### TO DO
Word for word, retype the lines from the one containing "6: (14, 79)" to the one containing "4: (70, 51)" below, keeping both end lines and dropping the pictures.

### Source records
+++

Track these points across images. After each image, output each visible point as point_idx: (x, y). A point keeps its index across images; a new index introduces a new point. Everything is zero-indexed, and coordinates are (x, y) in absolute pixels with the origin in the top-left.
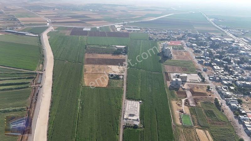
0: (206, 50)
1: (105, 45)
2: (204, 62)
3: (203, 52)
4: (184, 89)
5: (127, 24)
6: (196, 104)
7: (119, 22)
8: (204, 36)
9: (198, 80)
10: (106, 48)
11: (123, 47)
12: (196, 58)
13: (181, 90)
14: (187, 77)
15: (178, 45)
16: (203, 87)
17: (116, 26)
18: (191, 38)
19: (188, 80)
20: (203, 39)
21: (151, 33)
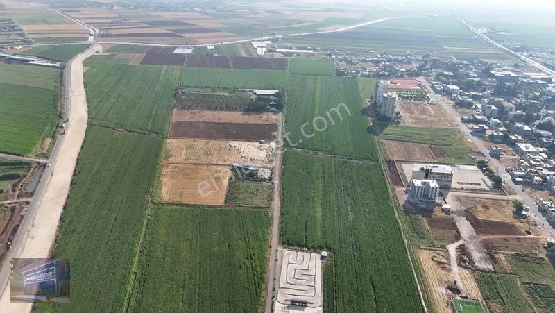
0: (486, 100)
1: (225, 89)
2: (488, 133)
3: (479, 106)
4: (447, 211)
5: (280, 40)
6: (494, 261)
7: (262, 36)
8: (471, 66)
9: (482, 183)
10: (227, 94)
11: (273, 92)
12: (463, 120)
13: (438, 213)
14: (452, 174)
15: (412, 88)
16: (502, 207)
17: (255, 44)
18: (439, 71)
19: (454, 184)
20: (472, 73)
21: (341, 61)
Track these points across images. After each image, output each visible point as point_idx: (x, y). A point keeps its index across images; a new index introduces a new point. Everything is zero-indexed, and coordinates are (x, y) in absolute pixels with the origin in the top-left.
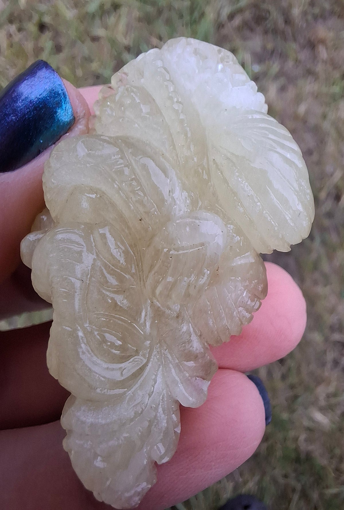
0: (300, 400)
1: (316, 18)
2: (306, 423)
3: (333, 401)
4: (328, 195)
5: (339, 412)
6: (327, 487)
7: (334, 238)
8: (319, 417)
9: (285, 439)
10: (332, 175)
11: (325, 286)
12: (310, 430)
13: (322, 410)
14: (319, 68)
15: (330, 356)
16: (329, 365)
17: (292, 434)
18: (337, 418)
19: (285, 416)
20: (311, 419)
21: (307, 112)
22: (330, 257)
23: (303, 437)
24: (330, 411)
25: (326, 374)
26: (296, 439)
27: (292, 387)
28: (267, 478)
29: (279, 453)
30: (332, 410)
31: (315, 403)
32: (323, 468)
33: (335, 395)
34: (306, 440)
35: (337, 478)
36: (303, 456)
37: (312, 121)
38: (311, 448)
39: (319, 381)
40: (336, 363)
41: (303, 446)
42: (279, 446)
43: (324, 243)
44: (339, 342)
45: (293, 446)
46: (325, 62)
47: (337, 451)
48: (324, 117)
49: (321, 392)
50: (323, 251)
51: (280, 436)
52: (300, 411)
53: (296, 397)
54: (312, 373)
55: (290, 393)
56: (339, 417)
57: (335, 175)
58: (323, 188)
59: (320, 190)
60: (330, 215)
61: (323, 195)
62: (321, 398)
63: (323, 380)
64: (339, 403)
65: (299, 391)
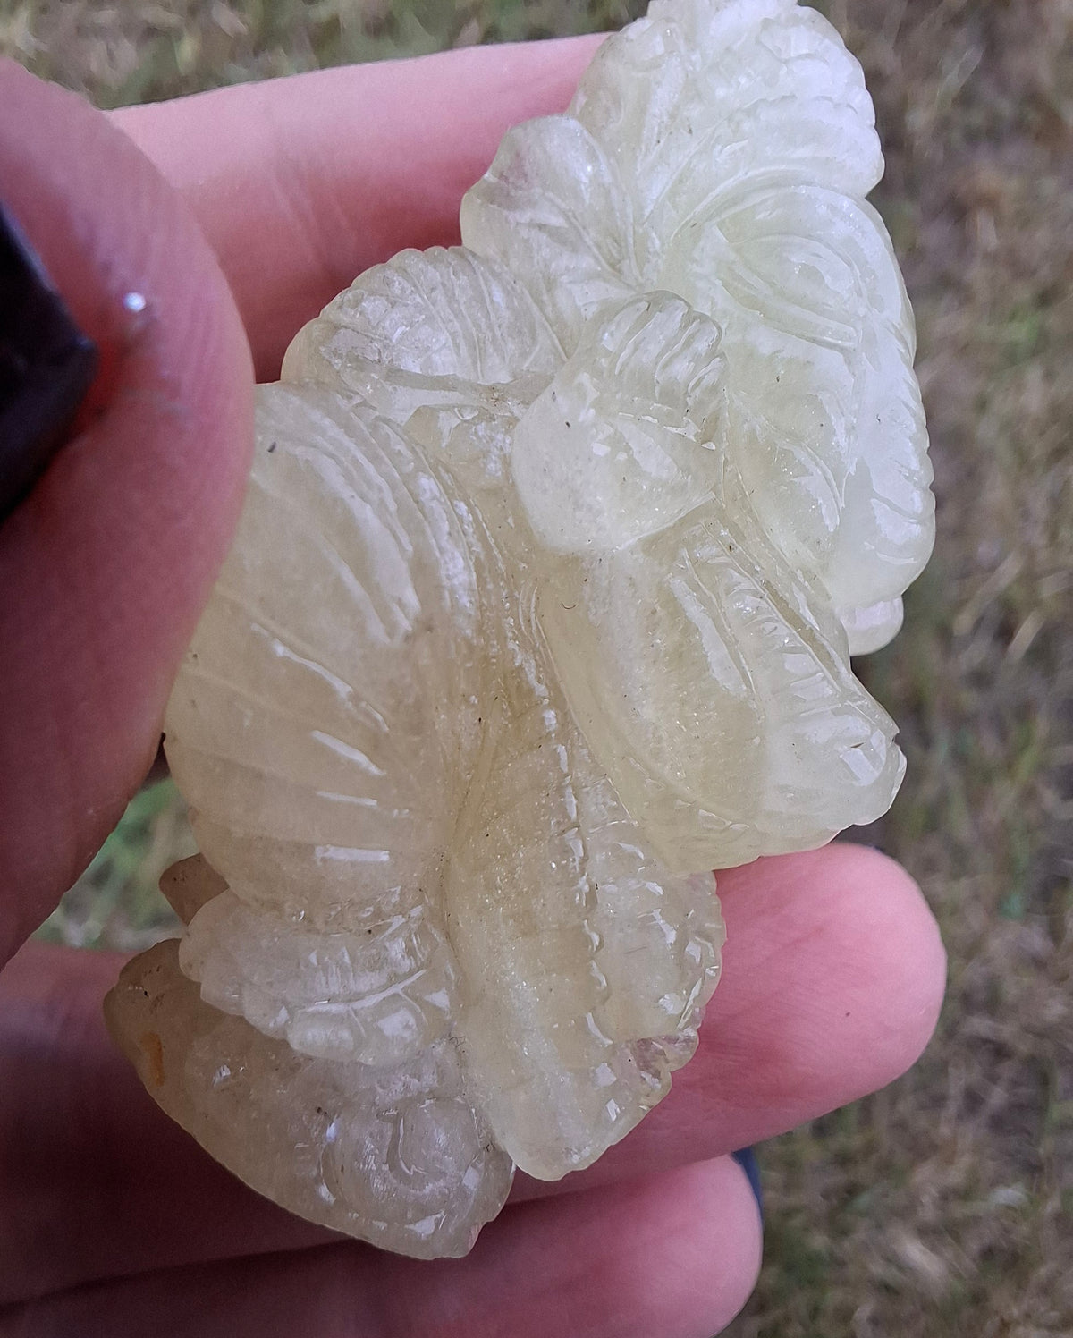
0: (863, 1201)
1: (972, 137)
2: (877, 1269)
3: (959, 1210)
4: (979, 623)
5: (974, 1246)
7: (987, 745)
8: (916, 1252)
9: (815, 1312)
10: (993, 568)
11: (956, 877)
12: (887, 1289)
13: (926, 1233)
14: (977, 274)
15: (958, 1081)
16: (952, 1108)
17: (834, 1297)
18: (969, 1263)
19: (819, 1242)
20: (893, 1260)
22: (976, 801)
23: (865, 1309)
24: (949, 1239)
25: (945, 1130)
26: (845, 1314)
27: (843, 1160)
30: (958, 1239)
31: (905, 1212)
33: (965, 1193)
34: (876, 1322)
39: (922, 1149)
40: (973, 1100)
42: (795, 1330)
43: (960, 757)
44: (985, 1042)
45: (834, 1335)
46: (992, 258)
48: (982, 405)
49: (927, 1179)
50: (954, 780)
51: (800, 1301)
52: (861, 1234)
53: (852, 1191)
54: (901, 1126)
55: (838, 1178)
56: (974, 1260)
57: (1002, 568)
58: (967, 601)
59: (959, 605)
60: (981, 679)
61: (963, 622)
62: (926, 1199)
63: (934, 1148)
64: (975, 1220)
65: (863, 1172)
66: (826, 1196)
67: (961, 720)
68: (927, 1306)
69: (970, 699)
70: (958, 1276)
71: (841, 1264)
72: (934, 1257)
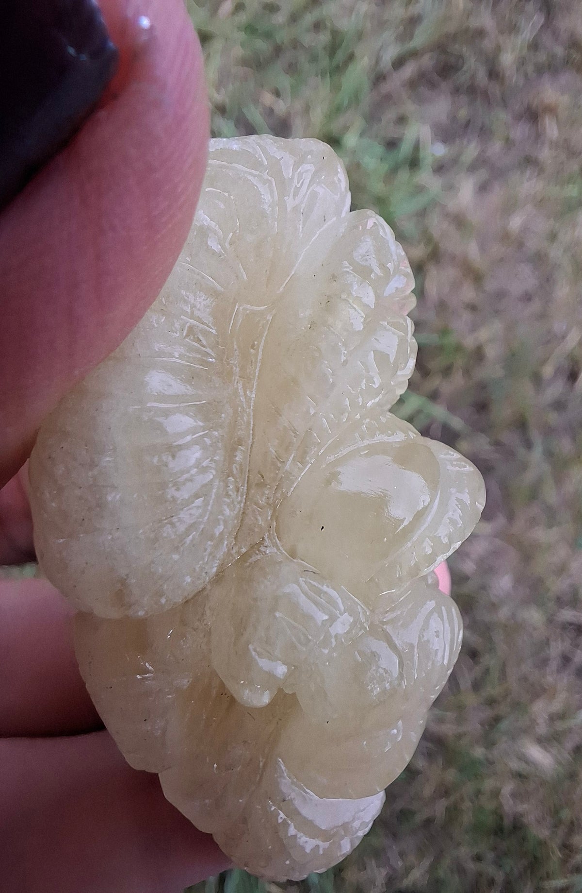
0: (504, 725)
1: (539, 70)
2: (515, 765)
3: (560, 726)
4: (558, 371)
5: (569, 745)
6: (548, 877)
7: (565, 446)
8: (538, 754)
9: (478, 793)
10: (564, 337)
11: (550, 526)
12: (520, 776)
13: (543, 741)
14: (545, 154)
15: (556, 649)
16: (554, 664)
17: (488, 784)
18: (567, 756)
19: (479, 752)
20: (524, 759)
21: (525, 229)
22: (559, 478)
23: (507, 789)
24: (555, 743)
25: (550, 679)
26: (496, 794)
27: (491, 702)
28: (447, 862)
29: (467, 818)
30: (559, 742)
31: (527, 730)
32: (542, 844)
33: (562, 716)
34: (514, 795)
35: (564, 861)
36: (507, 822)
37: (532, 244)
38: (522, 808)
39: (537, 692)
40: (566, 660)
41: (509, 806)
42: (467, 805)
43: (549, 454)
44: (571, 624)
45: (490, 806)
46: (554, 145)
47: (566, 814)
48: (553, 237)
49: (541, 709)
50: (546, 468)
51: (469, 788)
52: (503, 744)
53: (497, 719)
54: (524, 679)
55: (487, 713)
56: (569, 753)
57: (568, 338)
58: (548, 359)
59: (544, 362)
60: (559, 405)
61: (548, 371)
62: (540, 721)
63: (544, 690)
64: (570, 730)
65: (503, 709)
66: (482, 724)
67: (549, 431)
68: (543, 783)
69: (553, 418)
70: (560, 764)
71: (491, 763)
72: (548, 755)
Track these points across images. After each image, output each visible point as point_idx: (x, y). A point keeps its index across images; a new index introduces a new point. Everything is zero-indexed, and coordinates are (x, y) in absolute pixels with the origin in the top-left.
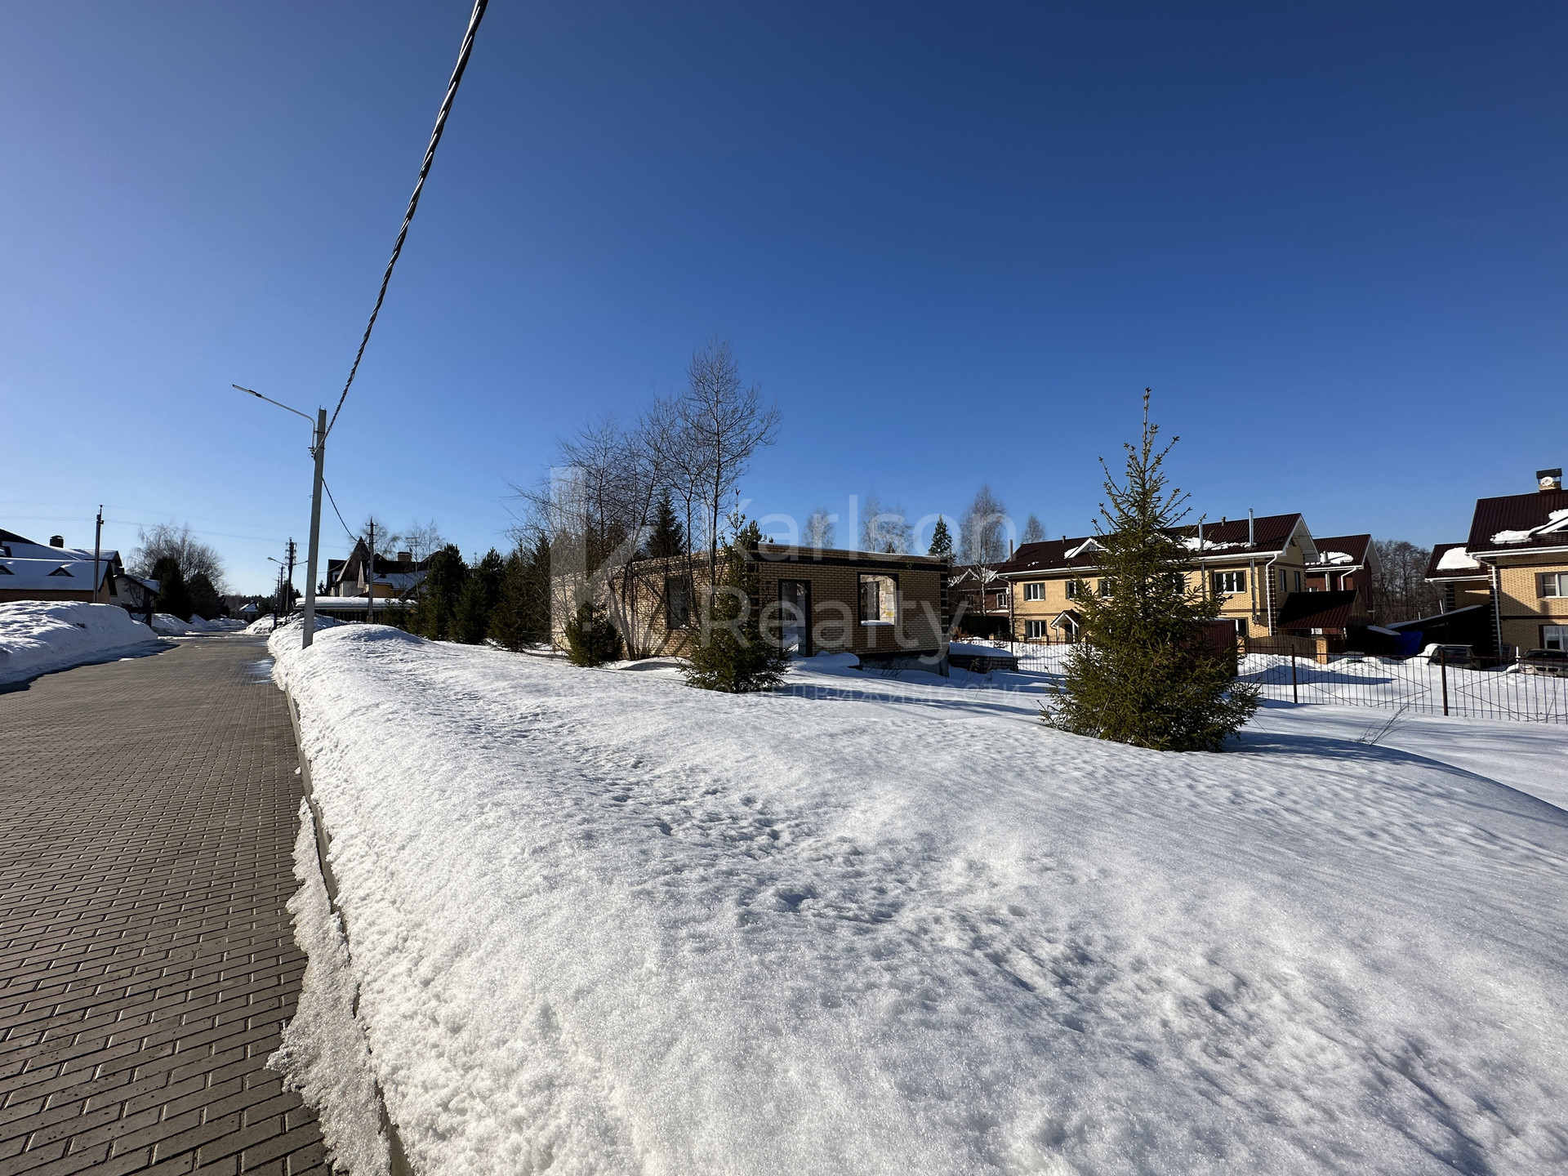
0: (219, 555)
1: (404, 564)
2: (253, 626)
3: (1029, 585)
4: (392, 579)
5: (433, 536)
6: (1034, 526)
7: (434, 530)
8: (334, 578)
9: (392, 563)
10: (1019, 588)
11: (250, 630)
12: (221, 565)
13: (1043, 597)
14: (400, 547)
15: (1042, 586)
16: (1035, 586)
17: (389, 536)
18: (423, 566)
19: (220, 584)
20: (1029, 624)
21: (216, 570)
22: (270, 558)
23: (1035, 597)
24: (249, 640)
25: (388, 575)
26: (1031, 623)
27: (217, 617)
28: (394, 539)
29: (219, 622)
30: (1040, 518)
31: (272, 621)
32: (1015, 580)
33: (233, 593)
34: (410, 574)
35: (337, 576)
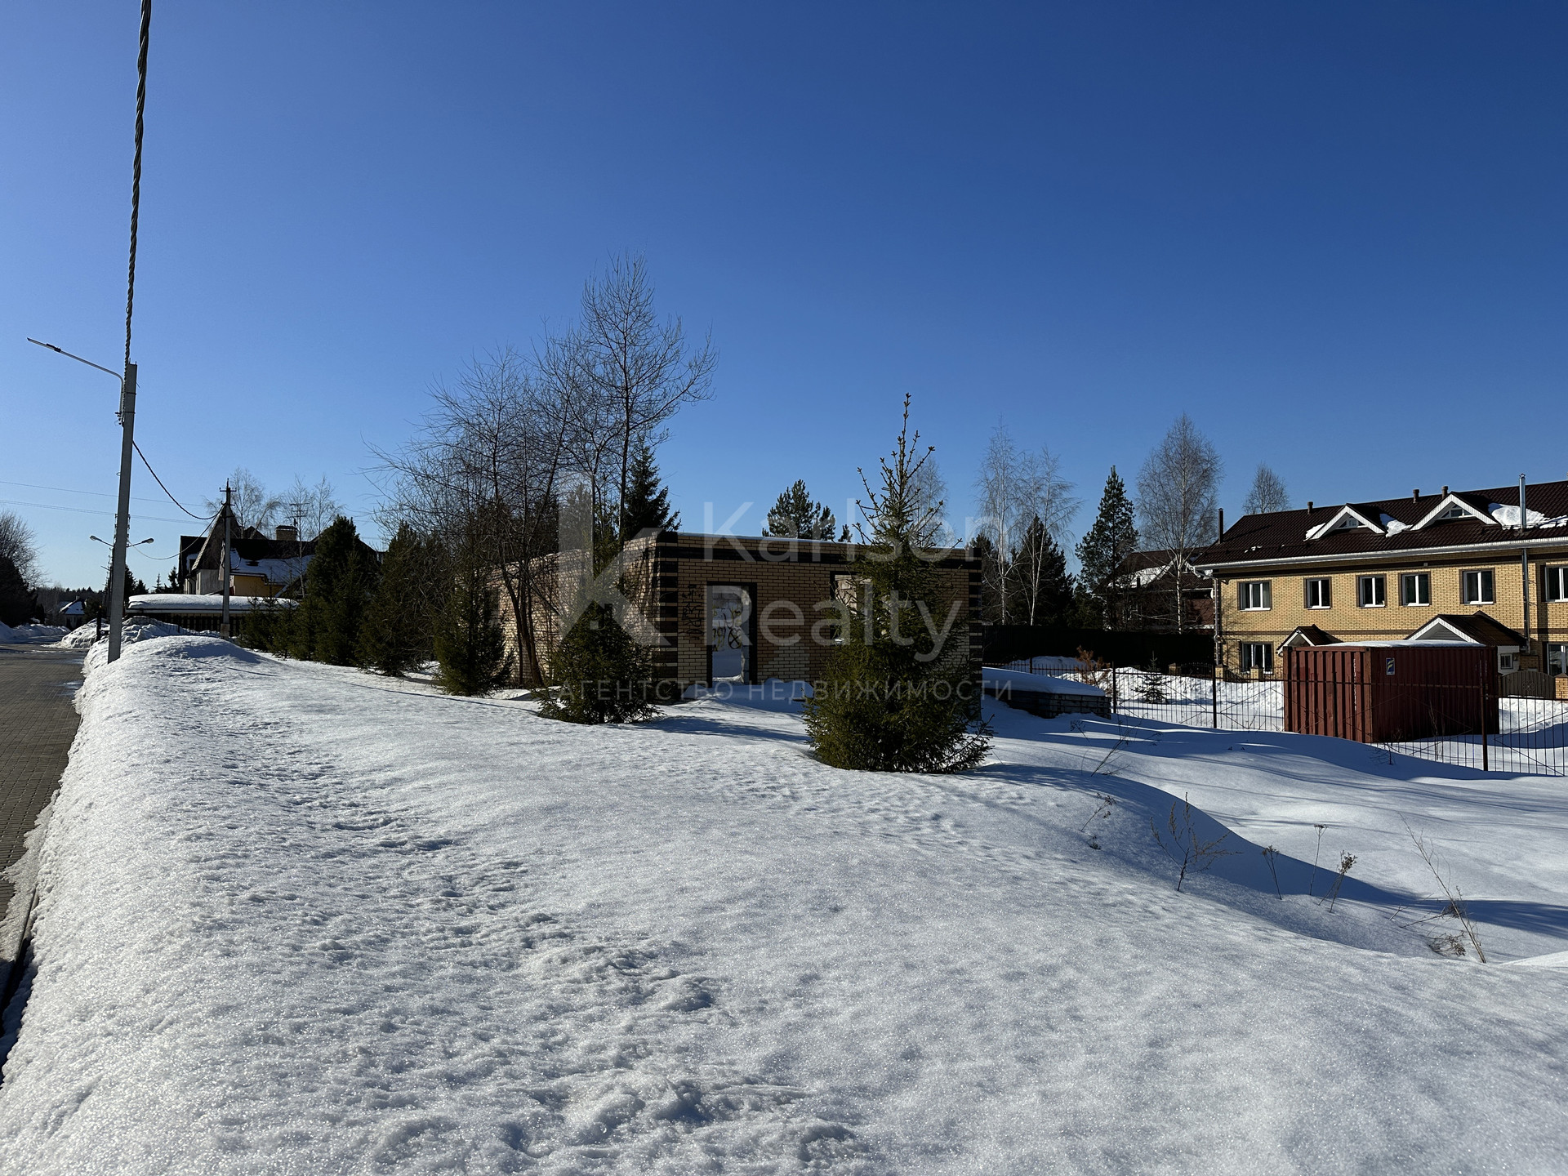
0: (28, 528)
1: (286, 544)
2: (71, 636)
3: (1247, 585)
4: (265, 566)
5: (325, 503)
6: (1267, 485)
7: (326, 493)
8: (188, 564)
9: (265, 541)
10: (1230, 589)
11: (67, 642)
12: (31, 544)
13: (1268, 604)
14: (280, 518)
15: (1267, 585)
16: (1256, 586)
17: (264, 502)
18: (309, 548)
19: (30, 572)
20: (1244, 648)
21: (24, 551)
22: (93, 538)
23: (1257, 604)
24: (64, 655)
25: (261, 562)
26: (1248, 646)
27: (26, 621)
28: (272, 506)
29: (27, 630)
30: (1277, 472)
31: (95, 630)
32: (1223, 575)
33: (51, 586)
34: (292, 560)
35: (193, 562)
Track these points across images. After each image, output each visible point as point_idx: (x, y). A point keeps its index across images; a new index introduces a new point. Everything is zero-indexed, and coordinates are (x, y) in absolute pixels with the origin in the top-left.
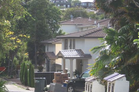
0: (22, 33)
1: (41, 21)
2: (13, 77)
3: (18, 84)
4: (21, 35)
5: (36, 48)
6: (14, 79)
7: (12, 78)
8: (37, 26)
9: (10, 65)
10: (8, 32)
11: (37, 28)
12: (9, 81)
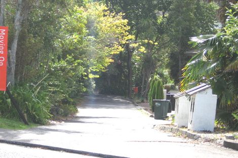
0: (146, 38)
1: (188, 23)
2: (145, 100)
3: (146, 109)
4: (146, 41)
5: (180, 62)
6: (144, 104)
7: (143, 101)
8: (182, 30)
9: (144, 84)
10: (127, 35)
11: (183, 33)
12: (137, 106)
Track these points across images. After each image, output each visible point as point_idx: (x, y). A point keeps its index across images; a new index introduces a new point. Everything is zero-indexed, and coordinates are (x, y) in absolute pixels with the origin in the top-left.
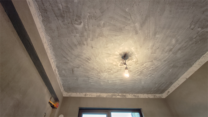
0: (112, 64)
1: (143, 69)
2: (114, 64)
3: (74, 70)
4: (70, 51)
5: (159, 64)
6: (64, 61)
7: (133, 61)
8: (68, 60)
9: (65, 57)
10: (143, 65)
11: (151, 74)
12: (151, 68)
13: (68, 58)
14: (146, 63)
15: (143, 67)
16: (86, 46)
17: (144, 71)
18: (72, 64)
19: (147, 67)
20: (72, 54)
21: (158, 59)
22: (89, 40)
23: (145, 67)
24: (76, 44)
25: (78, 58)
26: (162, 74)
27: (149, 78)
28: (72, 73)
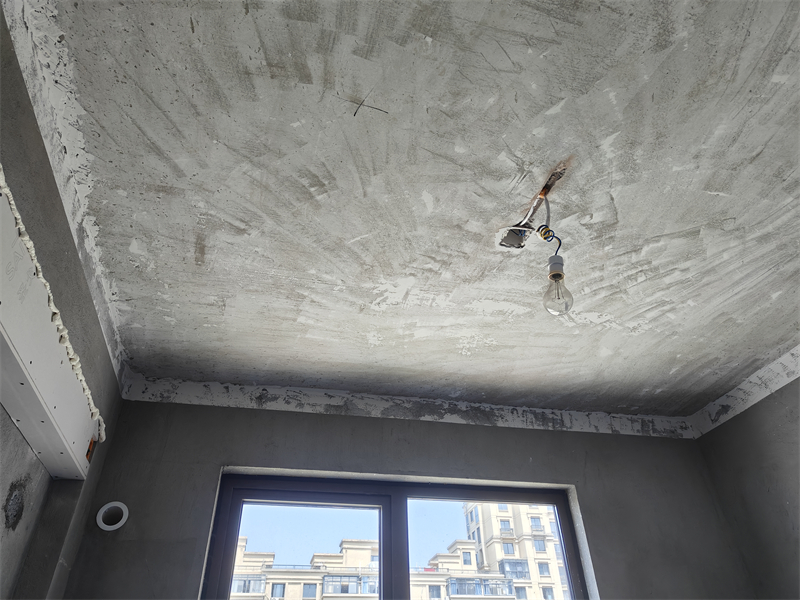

+++

### SOLUTION
6: (14, 79)
7: (12, 78)
8: (37, 26)
9: (10, 65)
10: (8, 32)
11: (37, 28)
12: (9, 81)
0: (146, 38)
1: (188, 23)
2: (145, 100)
3: (146, 109)
4: (146, 41)
5: (180, 62)
6: (144, 104)
7: (143, 101)
8: (182, 30)
9: (144, 84)
10: (127, 35)
11: (183, 33)
12: (137, 106)
Track these points across images. After each image, output each visible point as point_idx: (x, y). A point keeps its index across images; a new index introduces a new point. Everything is zero-indexed, and coordinates are (x, y) in absolute pixels with the origin in the top-left.
0: (112, 64)
1: (143, 69)
2: (114, 64)
3: (74, 70)
4: (70, 51)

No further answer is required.